- Interactive map of Porto

Restaurant information
- Established: December 3, 2019
- Closed: 2023
- Owners: Dani Alonso; Celeste Group; Bonhomme Group;
- Manager: Colin Hofer
- Head chef: Marcos Campos
- Pastry chef: Shannah Primiano
- Food type: Portuguese, Spanish
- Location: 1600 W. Chicago Ave., Chicago, Cook, Illinois, 60622, United States
- Coordinates: 41°53′46.5″N 87°40′3″W﻿ / ﻿41.896250°N 87.66750°W
- Seating capacity: 26
- Website: www.portochicago.com

= Porto (restaurant) =

Restaurant in Chicago, Illinois, U.S.

Porto was a Portuguese and Spanish restaurant in Chicago, Illinois. The restaurant served seafood sourced from Portugal and Spain, mainly canned seafood known as conservas. It was established in December 2019 by owner Dani Alonso and received a Michelin star in 2021, before closing in 2023.

== Description ==
Porto operated on 1600 West Chicago Avenue, at the intersection of Chicago and Ashland Avenue, in the West Town neighborhood of Chicago. The 2000 sqft restaurant had a seating capacity of 26 people, and the interior had an open kitchen and a wine bar. Imported materials were used, such as a bookshelf repurposed as a wine cabinet, wood from Spanish fishing boats, and granite from the Iberian Coast, all below stone-carved chandeliers.

=== Menu ===
Porto mainly served conservas, seafood stored in a tin can.

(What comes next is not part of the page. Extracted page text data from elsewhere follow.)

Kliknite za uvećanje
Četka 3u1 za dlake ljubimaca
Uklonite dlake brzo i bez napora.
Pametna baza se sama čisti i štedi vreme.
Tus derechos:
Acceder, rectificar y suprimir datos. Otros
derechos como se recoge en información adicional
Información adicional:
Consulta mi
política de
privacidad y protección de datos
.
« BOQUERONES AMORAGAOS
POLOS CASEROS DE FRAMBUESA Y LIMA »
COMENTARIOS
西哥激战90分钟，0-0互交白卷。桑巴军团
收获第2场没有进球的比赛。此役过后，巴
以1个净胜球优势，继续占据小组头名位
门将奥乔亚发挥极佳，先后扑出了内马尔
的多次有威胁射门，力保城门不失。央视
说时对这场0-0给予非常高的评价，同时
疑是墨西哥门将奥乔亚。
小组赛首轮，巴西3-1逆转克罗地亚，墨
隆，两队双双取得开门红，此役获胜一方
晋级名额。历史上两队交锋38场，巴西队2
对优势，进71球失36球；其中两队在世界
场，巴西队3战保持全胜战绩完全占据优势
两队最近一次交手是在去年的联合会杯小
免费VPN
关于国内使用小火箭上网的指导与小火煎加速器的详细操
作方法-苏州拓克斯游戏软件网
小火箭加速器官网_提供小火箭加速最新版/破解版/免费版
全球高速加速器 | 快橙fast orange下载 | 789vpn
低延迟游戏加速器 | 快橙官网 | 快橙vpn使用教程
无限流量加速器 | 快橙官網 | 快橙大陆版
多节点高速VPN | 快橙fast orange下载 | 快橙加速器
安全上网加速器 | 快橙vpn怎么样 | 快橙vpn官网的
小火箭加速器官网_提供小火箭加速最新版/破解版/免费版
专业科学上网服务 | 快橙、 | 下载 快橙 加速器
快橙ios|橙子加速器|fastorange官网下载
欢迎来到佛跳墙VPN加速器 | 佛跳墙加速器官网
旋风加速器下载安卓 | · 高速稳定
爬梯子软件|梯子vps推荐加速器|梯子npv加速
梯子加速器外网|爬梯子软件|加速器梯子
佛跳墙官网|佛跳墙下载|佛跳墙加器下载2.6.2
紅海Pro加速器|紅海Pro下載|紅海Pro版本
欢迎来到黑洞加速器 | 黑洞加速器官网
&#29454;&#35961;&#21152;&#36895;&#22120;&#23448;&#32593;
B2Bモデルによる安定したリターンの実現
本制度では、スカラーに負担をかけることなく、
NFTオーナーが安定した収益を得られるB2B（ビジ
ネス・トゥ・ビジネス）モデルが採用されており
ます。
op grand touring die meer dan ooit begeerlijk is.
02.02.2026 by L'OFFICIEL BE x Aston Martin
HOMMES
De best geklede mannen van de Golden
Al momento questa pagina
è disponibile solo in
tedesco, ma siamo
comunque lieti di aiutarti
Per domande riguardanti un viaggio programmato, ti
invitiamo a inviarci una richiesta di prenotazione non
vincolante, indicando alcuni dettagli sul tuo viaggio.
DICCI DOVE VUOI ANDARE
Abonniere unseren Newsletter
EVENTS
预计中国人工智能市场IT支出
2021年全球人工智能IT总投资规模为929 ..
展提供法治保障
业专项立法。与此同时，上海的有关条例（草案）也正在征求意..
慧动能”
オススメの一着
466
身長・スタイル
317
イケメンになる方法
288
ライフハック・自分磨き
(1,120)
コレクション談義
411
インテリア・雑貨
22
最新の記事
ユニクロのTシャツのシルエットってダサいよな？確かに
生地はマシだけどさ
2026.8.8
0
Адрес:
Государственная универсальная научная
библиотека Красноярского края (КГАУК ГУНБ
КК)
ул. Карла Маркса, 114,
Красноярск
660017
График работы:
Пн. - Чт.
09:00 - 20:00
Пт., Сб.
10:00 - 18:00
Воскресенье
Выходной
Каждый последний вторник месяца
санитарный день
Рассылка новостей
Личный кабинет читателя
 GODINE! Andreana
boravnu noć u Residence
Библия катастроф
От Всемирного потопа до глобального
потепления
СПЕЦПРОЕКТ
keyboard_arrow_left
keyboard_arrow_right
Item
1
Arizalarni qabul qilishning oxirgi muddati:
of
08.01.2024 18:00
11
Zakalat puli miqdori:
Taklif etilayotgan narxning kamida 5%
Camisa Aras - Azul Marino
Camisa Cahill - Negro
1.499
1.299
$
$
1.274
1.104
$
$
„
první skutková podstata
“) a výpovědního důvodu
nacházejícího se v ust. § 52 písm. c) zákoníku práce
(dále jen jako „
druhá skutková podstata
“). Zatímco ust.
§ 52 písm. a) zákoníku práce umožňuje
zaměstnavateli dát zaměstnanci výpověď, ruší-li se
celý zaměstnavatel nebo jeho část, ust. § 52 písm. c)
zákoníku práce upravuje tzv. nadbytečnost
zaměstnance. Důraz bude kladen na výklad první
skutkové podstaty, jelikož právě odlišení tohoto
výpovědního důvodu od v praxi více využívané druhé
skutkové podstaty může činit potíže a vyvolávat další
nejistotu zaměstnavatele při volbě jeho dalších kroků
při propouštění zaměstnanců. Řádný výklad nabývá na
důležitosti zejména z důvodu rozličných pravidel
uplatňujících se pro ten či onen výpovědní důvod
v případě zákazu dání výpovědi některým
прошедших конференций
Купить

The ingredients were sourced from Portugal and Spain and were cooked over a live fire or wood-powered grill. Among seafood options was the Bacalhau Assado, which was roasted cod with black garlic olive oil. Desserts included a jamón-flavored ice cream.

== History ==
Porto was established on December 3, 2019, by Dani Alonso, from a collaboration between owners Celeste Group and Bonhomme Hospitality Group. The business operated in a space previously occupied by Byline Bank. The restaurant closed in mid-2023, and plans to open a Japanese restaurant named Hiro Izakaya were announced on March 6, 2025.

== Reception ==
Frommer's rated Porto two out of three stars, praising its wine selection but showing concern for prices. The restaurant had received one Michelin star in 2021, denoting "high quality cooking" that is "worth a stop".